The chamber plans to survey employers. They’ll hold interviews. They’ll gather at local meetings. They want to know how childcare shortages hurt businesses. They want to know what working families can actually afford.
Rachel Beck, executive director of the Colorado Chamber Foundation, calls childcare a "critical workforce issue." She’s proud to partner with local chambers. Expanding access helps families. It helps early childhood development. It builds a talent pipeline for the state.
Steffanie Clothier of Gary Community Ventures says this work aims to spark local innovation. She wants chambers to drive solutions. Alethea Gomez of EPIC says the current situation hurts the state’s economy. High costs. Limited availability.
Colorado is expensive. The average annual cost for an infant is $20,978. A toddler runs $17,479. That’s more than many families make in a year. More than half the state is a "childcare desert." That means no licensed seats. No affordable options. Just a critical shortage.
This $20,000 grant is a drop in the bucket compared to the billions needed to fix the system. But it’s a start. The chamber will use the funds to assess the landscape. They will identify practical strategies. They will talk to employers.
Make no mistake: this isn’t about building new daycares tomorrow. It’s about data. It’s about understanding the gap. It’s about proving that childcare isn’t just a "women’s issue" or a "family issue." It’s an economic engine.
The chamber will report back.

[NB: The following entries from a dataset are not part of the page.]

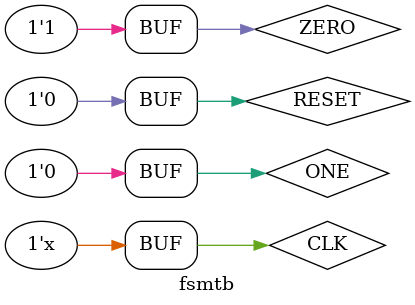
<source format=v>
`timescale 1ns / 1ps


module fsmtb;

	// Inputs
	reg CLK;
	reg RESET;
	reg ONE;
	reg ZERO;

	// Outputs
	wire [3:0] state;
	wire OUT;

	// Instantiate the Unit Under Test (UUT)
	fsm uut (
		.CLK(CLK), 
		.RESET(RESET), 
		.ONE(ONE), 
		.ZERO(ZERO), 
		.state(state), 
		.OUT(OUT)
	);

	initial begin
		// Initialize Inputs
		CLK = 0;
		RESET = 0;
		ONE = 0;
		ZERO = 0;

		// Wait 100 ns for global reset to finish
		#100;
        
		// Add stimulus here
		#2; 
		ONE = 1;
		#2;
		ONE = 0;
		ZERO = 1;
		#2;
		ZERO = 0;
		ONE = 1;
		#2;
		ZERO = 1;
		ONE = 0;
		#2;
		ZERO = 0;
		#2;
		RESET = 1;
		#2;
		RESET = 0;
		
		#2;
		ONE = 0;
		#2;
		ZERO = 1;
		#2;
		ZERO = 0;
		#2;
		ZERO = 1;
		#2;
		ZERO = 0;
		#2;
		ZERO = 1;
		#2;
		ZERO = 0;
		#2;
		ZERO = 1;
		
		#2;
		ONE = 0;
		#2;
		ONE = 1;
		#2;
		ONE = 0;
		#2;
		ONE = 1;
		#2;
		ONE = 0;
		#2;
		ONE = 1;
		#2;
		ONE = 0;
		
		
		
		

	end
	always #1 CLK=~CLK;
//	always #7 ONE=~ONE;
//	always #5 ZERO=~ZERO;
//	always #400 RESET=~RESET;
	
endmodule


</source>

They’ll share their findings. They’ll propose solutions. But the real test is whether those solutions translate into actual seats for local kids.
Will the survey change anything? Or will it just sit on a shelf? The chamber says it will. The partners say it will. The money is there. The people are ready.
The short version: The area chamber has $20,000 and a mandate to fix the childcare crunch. The rest is up to them.